Scraping Tested Comic Episodes on Webtoons using Python and Selenium
The scripts output will contain the following columns:
- Episode Name
- Date
- Loves
- Episode Number
- Comments Count
- Comment Username
- Comment Description
- Comment Likes
- Comment Dislikes
- Reply Username
- Reply Description
- Reply Likes
- Reply Dislikes
How to Run the Script on Windows
Clone the repository to your system as a ZIP File
Click the arrow on the folder and click "Show in folder"
Right click the ZIP file and click "Extract All..."

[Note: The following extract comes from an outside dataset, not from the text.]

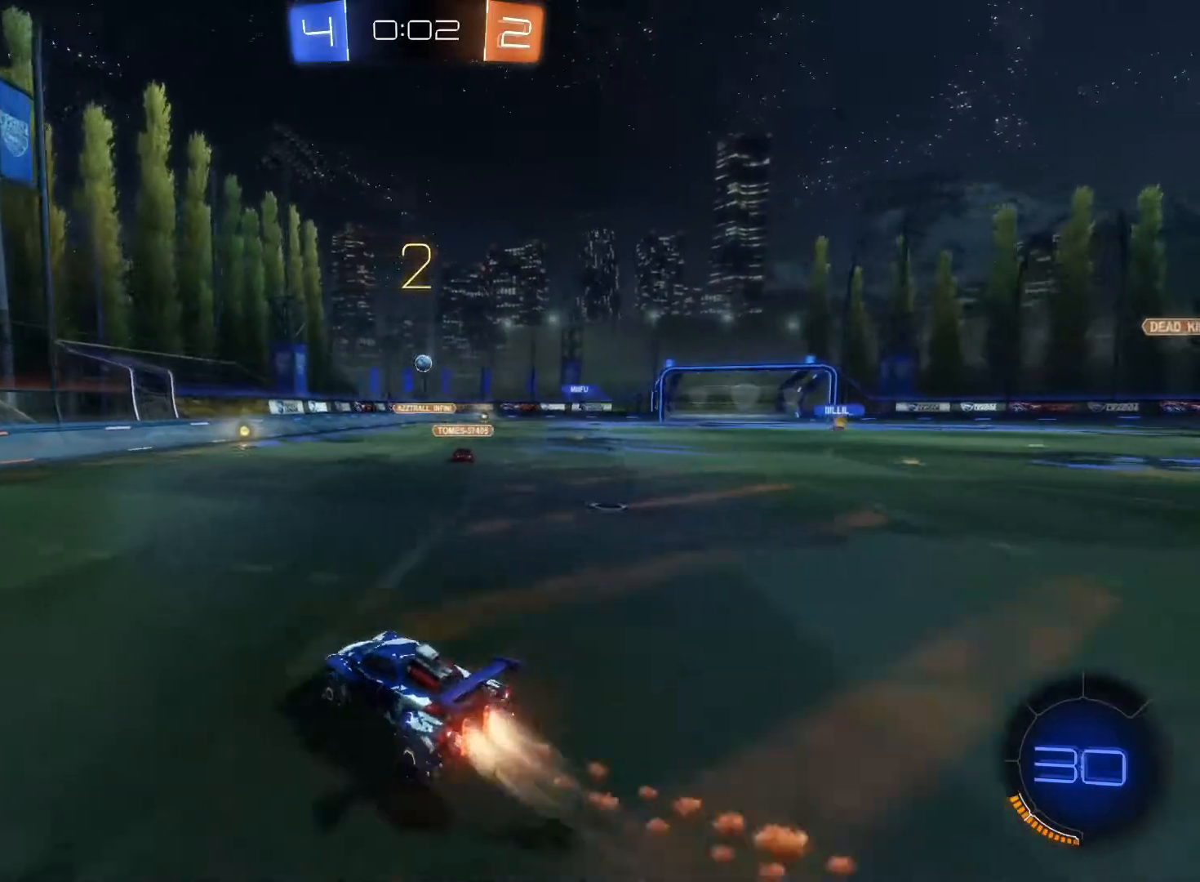
{"buttons": ["CIRCLE", "R2"], "left_stick": "center", "events": [[100, "left_stick", "center"], [333, "left_stick", "down-right"], [467, "left_stick", "center"]]}
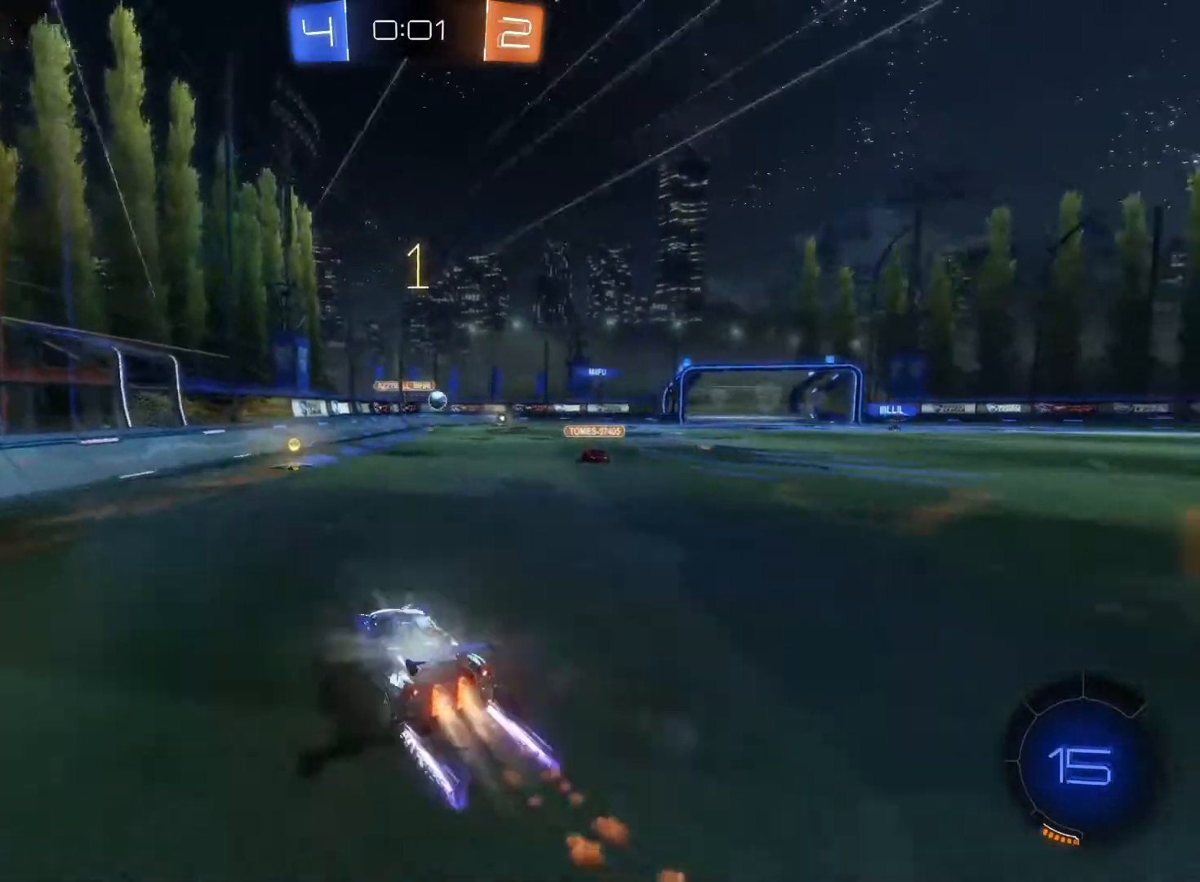
{"buttons": ["R2"], "left_stick": "right", "events": [[100, "CIRCLE", "up"], [200, "left_stick", "down-right"], [267, "left_stick", "right"]]}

Input your desired directory to save the folder (you will need this later)
Click "Extract"
Click Here to download Python3.8 (requires Python3.8 or lower)
Click to open the installer
Check the "Add Python 3.8 to PATH" box then click "Install Now"
Once the installation is complete, press the "Windows" key and search for Command Prompt by typing "CMD"
Click "Open" to open the Command Prompt
Type "python --version" and press enter to verify python is installed and in PATH
Navigate to the extracted folder using the "cd" command: Type "cd C:\YOUR\DIRECTORY\HERE\webtoons-comments-in-python-main" and press enter
Use the "dir" command to veridy you're in the correct folder
Run the command "py -m pip install -r requirements.txt" to install all of the required dependencies
Wait for the installations to complete, then run the command "python webtoons_scraping.py" to execute the script
The script will display data being actively scraped until the eventual message "EXECUTION COMPLETE"
After execution, 2 output files will appear in the directory, one in CSV and one in XLSX format
We checked robots.txt file of the URL: https://www.webtoons.com/en/challenge/tested/list?title_no=231173&page=1 and learned that we are allowed to scrape comic data.